Sent from my SCH-I535 using RootzWiki


----------



## inline6power (Jun 20, 2011)

trendsetter37 said:


> You upgraded from the thunderbolt I see!
> 
> Sent from my SCH-I535 using RootzWiki


went from eris to tbolt to gnex to sgs3 lol.keeping the gnex because I could never get rid of that phone lol

Sent from my sgs3 using Tapatalk 2


----------



## trendsetter37 (Aug 16, 2011)

I hear that!

Sent from my SCH-I535 using RootzWiki


----------



## idelgado782 (Aug 23, 2011)

Hey op, you downloaded and followed the directions and once that was done you were able to successfully open wallet. I'm using a stock rooted rom.

Sent from a sexy a** Galaxy S III


----------



## wera750 (Sep 23, 2011)

Any update if this is physically working on vzw yet?

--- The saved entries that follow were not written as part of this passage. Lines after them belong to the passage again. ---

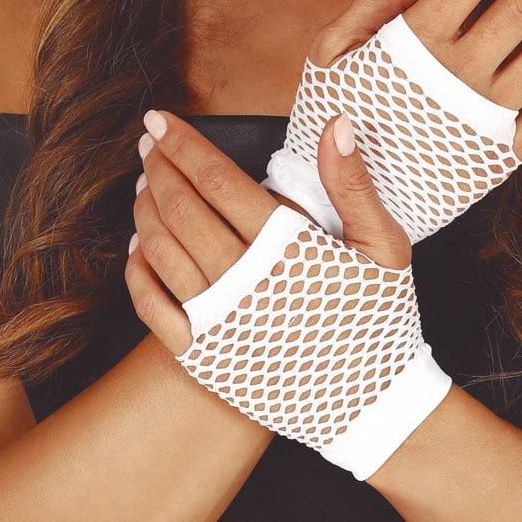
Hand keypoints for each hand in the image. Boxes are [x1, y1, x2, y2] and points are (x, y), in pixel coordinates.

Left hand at [125, 110, 450, 480]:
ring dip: (145, 210)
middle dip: (158, 169)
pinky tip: (138, 246)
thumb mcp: (384, 247)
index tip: (161, 120)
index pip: (218, 181)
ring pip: (162, 251)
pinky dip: (138, 270)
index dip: (185, 146)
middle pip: (182, 209)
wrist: (370, 401)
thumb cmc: (380, 318)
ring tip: (143, 185)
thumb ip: (352, 185)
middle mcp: (244, 281)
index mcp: (285, 248)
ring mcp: (219, 321)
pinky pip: (153, 306)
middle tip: (147, 143)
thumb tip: (338, 124)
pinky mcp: (204, 356)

Sent from my SCH-I535 using RootzWiki


----------



## JCSIII79 (Mar 15, 2012)

Its not working yet I tried


----------



## inline6power (Jun 20, 2011)

I will take video of it working on my phone tomorrow

sent from my galaxy s3


----------



## JCSIII79 (Mar 15, 2012)

Then it would be great if you can do a log cat while making a purchase and send it to the dev

Sent from my Galaxy Nexus using RootzWiki


----------



## wera750 (Sep 23, 2011)

Video?

Sent from my SCH-I535 using RootzWiki


----------



## inline6power (Jun 20, 2011)

i will try to get the video up at lunch time. i am at work right now and i will also try to take a log cat of the process as well.


----------



## wera750 (Sep 23, 2011)

?

Sent from my SCH-I535 using RootzWiki


----------



## Dbow32 (Jul 14, 2011)

why won't it work on VZW? why does VZW stick their nose into everything? I'm getting really sick of their crap.


----------



## wadiesel (Jan 1, 2012)

Just went over the instructions on XDA - and gave it a try on my Verizon SGS3. It's legit!! Worked for me on the first try!!


----------